Shapps criticised his Labour predecessor for spending money that had not yet been secured from other departments. He said: “The day I got in to office my officials sat me down and said, er, we’ve got a problem here, ’we never had that money expected from other departments’. Frankly it was irresponsible as hell to spend money that didn’t exist.”

The TSA is a quango too far, which spent £100,000 employing an agency to lobby the government ministers, including those that set it up. The TSA is toast.

Speaking in Harrogate in advance of his first major speech on social housing, to the annual Chartered Institute of Housing conference, Shapps also confirmed that the Tenants Services Authority would be scrapped, and its function to financially regulate housing associations would be passed to another body.

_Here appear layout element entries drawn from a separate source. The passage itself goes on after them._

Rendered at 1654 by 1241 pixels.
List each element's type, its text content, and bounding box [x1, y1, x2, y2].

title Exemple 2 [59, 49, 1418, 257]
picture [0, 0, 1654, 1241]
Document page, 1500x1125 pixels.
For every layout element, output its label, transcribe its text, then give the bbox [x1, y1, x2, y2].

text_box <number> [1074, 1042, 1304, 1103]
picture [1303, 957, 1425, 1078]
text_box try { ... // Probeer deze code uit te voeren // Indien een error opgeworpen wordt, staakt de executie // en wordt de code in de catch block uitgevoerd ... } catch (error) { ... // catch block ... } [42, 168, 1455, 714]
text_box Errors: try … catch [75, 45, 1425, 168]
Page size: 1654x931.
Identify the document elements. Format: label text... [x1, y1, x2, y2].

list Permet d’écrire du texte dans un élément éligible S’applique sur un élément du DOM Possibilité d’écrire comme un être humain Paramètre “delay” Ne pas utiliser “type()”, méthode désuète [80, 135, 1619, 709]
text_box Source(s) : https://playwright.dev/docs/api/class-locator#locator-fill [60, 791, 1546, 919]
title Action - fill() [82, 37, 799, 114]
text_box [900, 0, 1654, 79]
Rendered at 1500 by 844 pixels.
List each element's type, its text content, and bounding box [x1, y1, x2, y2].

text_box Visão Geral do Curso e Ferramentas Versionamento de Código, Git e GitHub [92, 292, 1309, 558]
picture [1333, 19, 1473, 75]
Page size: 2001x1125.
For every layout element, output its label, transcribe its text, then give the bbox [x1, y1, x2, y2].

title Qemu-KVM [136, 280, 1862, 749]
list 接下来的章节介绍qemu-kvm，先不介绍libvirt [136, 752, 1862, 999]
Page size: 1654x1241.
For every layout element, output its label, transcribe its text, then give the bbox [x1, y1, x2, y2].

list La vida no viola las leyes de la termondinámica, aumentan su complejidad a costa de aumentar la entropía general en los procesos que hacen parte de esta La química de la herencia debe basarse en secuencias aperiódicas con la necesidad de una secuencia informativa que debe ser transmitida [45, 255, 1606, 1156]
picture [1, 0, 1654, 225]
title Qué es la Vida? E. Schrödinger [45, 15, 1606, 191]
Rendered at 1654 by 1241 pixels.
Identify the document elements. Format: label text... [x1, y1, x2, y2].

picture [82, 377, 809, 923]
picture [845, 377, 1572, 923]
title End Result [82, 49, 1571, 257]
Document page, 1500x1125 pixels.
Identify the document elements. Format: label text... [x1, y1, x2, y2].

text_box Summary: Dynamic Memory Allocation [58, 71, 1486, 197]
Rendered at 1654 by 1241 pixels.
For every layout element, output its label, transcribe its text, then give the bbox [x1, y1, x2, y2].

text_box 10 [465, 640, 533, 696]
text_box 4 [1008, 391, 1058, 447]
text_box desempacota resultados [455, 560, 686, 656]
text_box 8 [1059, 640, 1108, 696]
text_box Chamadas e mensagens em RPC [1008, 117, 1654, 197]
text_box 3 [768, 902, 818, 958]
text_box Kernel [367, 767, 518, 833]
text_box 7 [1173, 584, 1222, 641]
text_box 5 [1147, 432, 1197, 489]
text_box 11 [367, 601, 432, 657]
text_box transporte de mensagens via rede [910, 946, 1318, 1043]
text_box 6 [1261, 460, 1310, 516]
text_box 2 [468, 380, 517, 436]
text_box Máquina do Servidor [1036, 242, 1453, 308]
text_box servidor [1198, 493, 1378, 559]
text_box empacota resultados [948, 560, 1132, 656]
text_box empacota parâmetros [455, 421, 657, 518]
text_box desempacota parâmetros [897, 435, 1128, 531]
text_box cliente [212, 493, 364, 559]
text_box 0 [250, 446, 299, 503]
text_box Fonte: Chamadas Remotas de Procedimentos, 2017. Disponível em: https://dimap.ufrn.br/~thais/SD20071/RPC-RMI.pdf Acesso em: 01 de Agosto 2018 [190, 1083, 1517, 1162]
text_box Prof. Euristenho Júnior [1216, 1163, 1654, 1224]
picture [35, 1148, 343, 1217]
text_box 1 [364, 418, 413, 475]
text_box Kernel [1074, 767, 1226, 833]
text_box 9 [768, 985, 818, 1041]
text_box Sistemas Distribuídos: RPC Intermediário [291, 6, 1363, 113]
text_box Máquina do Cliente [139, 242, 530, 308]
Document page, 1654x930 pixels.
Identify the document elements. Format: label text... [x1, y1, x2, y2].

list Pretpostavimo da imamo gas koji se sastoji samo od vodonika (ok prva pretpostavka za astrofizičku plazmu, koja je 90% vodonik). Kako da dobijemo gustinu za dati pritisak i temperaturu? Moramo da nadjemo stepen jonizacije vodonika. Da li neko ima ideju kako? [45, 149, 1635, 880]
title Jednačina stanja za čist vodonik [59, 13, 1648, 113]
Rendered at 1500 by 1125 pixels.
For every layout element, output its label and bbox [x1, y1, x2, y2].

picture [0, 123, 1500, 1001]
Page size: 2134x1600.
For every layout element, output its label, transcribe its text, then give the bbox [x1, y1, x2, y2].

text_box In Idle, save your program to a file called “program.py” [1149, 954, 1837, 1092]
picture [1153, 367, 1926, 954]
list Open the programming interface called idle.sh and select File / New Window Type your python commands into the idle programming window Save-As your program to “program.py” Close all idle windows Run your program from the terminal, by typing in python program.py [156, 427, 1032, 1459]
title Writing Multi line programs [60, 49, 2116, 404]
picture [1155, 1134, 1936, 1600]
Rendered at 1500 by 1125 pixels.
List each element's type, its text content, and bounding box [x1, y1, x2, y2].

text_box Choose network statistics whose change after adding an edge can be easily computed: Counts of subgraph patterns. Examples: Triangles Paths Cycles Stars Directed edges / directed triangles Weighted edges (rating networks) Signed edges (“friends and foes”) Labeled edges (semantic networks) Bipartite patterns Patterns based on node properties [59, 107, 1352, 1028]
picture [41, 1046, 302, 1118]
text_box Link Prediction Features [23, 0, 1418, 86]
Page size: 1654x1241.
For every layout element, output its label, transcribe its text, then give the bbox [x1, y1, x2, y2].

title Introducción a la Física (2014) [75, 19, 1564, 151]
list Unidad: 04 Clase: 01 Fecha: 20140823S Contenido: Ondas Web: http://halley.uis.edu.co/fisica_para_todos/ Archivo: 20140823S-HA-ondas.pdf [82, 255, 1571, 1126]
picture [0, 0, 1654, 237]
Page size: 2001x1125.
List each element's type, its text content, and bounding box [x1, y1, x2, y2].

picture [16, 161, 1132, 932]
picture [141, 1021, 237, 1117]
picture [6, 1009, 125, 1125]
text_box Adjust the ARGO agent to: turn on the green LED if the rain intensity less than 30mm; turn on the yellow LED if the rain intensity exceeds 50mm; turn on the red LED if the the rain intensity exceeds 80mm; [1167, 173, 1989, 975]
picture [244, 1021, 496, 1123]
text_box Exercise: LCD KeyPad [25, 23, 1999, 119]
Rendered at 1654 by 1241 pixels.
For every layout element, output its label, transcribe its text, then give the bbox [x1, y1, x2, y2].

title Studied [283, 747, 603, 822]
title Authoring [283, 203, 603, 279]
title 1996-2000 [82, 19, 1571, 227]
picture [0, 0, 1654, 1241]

The regulation provided by the TSA is estimated to save housing associations £1bn a year in borrowing costs by enabling cheap borrowing for development.

However, Building understands Shapps has been forced to row back on plans announcing that the regulatory role would be passed to the HCA, as the move has not yet received Treasury approval.

Shapps said that moving the role to the HCA was just one option for where the function would go.

He said: “The TSA is a quango too far, which spent £100,000 employing an agency to lobby the government ministers, including those that set it up. The TSA is toast. But we understand that economic regulation is important from the point of view of financing the sector. We need to do the proper cost analysis to see where this goes.”